A life sentence will literally mean life for murderers who already have violent records, says the National Party's policy on parole announced today.
National will abolish parole for the worst repeat violent offenders.
And it says this will require a new $314 million prison to hold them and an extra $43 million a year to keep them there.
Under the policy, repeat violent offenders will have to serve every day of a sentence if they have previously been convicted of a violent crime and sentenced to five years or more in prison.
This will mean a murderer with a violent record will stay in prison until they die.
If a criminal sentenced to seven years for an aggravated robbery already has a serious violence conviction, they will serve the full seven years.
National leader John Key said today: "They will serve their full life sentence inside prison."
The "life means life" sentence would have applied to high-profile offenders such as prison-van basher George Charlie Baker, RSA triple-killer William Duane Bell and samurai sword assailant and killer Antonie Dixon.
All have been sentenced to lengthy non-parole periods and may not be released anyway, but National's policy would deny people like them any chance of being free again.
It is understood National's research shows that of the 144 offenders convicted of murder since 2002, 10 would be in this category.
Preventive detention - a jail sentence with no release date set - can be imposed on serious or repeat offenders.
But parole is still available and National says that since 2002, five offenders sentenced to preventive detention have been released.
The policy would have a big effect on the full spectrum of violent crime. Repeat robbers, repeat rapists and those who repeatedly commit violence within the home would not get parole.
Those denied parole under this category would also be monitored for a fixed term when they were released, "rather than being left to their own devices".
It is understood National believes an additional 572 offenders could be in prison by late 2011 because of the policy.
This would require a new jail, which the party has costed at $314 million, and an extra $43 million a year in prison operating costs.
Prime Minister Helen Clark this morning described the National policy as vindictive. She said that under current law some prisoners were not released.
"It's very easy to say lock the door and throw the key away," she said on TV One's Breakfast programme.
"A lot of these long-term prisoners, over time start to change their behaviour, some become very religious.
"The National Party's attitude is they don't care about that at all, they just want to be vindictive."
Offenders are now eligible for parole after serving one-third of their sentence, unless a longer non-parole period has been imposed. Labour has amended parole eligibility to two-thirds of the sentence, although this is yet to come into force.

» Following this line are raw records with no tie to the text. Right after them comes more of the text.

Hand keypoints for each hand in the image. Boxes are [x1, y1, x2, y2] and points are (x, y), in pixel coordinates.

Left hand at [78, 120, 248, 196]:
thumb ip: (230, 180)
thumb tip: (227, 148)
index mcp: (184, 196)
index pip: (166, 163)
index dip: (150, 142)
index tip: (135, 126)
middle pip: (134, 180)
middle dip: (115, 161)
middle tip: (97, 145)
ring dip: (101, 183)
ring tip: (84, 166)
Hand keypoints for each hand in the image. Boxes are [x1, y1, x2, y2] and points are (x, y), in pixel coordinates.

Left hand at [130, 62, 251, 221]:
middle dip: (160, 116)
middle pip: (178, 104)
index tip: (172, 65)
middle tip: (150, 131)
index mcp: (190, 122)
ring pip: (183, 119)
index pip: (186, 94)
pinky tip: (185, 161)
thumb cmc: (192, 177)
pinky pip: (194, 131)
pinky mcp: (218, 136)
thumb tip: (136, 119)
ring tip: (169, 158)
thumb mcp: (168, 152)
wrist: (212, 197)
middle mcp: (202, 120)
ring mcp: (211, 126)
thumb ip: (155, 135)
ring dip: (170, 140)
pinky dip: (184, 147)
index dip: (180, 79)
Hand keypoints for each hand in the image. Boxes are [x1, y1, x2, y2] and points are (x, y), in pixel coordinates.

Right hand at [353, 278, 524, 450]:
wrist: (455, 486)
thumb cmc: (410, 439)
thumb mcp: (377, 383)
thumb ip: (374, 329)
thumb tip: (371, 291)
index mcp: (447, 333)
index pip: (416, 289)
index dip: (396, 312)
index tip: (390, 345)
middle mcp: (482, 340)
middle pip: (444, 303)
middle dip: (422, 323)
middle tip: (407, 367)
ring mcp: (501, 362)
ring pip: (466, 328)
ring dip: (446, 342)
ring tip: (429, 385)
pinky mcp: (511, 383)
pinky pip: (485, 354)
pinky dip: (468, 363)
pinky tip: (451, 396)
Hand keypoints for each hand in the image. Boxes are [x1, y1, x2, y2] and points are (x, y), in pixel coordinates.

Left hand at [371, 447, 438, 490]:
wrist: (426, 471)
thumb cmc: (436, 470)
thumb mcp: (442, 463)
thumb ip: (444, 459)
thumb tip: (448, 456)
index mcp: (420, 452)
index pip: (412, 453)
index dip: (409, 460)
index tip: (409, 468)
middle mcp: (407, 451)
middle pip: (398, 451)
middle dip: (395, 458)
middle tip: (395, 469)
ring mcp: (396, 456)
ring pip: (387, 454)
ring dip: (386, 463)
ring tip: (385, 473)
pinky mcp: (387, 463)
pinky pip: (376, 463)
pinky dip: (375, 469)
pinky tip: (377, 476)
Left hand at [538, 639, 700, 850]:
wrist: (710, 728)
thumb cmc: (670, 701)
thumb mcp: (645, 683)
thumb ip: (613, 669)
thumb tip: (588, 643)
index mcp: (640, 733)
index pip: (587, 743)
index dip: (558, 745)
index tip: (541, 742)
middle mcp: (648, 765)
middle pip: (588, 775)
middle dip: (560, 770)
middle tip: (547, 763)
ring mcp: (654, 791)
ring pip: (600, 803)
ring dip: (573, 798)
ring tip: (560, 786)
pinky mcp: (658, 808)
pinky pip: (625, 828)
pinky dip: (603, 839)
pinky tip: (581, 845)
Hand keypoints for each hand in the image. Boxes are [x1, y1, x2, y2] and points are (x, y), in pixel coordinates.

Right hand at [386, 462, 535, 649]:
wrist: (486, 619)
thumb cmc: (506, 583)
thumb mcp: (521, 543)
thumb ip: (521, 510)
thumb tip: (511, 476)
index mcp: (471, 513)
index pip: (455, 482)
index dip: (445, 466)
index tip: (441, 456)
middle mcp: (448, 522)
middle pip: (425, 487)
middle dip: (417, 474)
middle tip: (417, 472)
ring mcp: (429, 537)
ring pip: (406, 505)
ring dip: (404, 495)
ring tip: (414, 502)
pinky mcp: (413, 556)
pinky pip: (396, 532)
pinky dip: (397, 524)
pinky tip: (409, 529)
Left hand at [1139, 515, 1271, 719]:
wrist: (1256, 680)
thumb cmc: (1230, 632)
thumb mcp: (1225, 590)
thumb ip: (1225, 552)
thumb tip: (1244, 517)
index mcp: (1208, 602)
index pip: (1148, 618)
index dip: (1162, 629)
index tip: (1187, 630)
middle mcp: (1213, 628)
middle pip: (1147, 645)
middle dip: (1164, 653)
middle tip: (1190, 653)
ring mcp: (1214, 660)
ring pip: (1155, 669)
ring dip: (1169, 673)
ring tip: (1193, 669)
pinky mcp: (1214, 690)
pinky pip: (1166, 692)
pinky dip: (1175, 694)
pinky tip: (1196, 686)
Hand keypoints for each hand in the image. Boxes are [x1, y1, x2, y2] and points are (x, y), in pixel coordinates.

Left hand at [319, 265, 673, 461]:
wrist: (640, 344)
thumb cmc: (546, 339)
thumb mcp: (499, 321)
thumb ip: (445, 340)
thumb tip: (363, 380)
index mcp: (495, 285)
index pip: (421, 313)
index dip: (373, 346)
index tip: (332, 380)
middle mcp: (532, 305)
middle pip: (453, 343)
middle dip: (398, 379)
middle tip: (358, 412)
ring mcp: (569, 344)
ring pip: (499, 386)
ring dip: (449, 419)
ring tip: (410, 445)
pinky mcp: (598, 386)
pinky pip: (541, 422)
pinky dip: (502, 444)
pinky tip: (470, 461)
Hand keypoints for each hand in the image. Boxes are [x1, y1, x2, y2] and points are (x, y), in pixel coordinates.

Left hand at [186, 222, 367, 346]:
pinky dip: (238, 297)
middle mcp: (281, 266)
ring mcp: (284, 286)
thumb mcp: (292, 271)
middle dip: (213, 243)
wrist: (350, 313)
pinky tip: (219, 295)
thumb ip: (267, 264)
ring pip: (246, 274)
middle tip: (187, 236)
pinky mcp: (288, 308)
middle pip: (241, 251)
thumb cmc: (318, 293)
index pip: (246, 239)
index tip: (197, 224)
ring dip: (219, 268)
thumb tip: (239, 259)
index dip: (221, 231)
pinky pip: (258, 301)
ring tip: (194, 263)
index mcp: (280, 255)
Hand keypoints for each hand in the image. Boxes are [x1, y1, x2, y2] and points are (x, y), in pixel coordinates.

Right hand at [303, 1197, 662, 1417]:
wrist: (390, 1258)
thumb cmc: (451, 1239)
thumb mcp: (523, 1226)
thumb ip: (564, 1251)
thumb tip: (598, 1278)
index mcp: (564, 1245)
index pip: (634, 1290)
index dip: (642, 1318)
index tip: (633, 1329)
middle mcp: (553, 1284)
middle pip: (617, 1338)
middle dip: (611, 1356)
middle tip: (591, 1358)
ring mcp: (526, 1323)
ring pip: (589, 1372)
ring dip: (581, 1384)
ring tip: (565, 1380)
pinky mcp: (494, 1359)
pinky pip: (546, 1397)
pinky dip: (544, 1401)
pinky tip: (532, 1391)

National's policy says "parole is not a right for prisoners, it is a privilege".
Offences that will lose an offender the right to parole if they offend again would also include attempted murder, kidnapping, rape, grievous bodily harm and some serious assaults.
National leader Key promised this year that one of the first things he would do if he became prime minister would be to toughen parole, bail and sentencing laws.
The pledge followed an Asian anti-crime march in July, prompted by a spate of violent crime in South Auckland.
But the parole policy is not as hard-line as National's 2005 policy under Don Brash, which proposed abolishing parole for all serious offenders. It would also have required new jails to house up to 3000 extra inmates.
The policy was criticised by groups such as the Howard League for Penal Reform, which said it was a 19th-century idea and showed a lack of understanding of the purpose of parole.